Staff Profile – James

8 January 2026

Get to know James, one of our booksellers

James is one of our booksellers. He is our resident poetry expert, his reading leans towards novels with beautiful prose, but also enjoys reading philosophy. His three picks for desert island reads are; Shibboleth by Michael Donaghy, The Language Instinct by Steven Pinker and Bad News by Edward St Aubyn.

 

‘Dearest, note how these two are alike: This harpsichord pavane by Purcell, And the racer’s twelve-speed bike.’ These are the opening lines of ‘Machines’, the first poem in Michael Donaghy’s debut collection, Shibboleth, from 1988. A love poem, in case you couldn’t tell. It’s like the metaphysical poetry of John Donne or George Herbert, but written by a regular guy from the Bronx who just happened to be a genius. And by the end of this first poem you’ll find yourself thinking, ‘Huh, now that you mention it I guess Baroque music and bicycles kind of are alike.’

 

 

Steven Pinker is probably my favourite living science writer. He’s a neuroscientist and linguist who teaches at Harvard, and in The Language Instinct he brings his two specialisms together to explore how language evolved in our species, and how it’s created and interpreted in our brains.

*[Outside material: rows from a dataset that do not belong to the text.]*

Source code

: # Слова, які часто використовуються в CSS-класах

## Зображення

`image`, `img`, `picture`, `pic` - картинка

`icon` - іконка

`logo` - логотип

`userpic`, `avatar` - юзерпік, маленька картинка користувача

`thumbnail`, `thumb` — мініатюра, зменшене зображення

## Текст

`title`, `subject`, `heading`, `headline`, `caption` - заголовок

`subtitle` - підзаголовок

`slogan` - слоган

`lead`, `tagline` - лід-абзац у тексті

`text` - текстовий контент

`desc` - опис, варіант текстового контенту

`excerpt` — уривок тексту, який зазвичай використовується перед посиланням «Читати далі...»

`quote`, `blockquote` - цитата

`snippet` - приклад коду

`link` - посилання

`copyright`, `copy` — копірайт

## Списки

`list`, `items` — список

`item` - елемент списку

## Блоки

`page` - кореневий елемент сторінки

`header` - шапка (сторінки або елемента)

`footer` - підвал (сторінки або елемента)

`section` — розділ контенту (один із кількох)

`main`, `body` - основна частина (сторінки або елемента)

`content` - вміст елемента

Pinker has the rare ability to explain complex ideas simply and clearly, and he makes his points with a joke wherever he can.

 

Last, I’ll pick Bad News by Edward St Aubyn, the second book in the Patrick Melrose series. In the first book Patrick was abused by his aristocratic father as a child, and now he’s a traumatised drug addict living in New York. When he hears his father has died, Patrick first goes to the morgue to make sure, then he celebrates by scoring some heroin and spending the night having arguments with his multiple personalities. It’s one the darkest and funniest novels I’ve ever read. And surprisingly moving.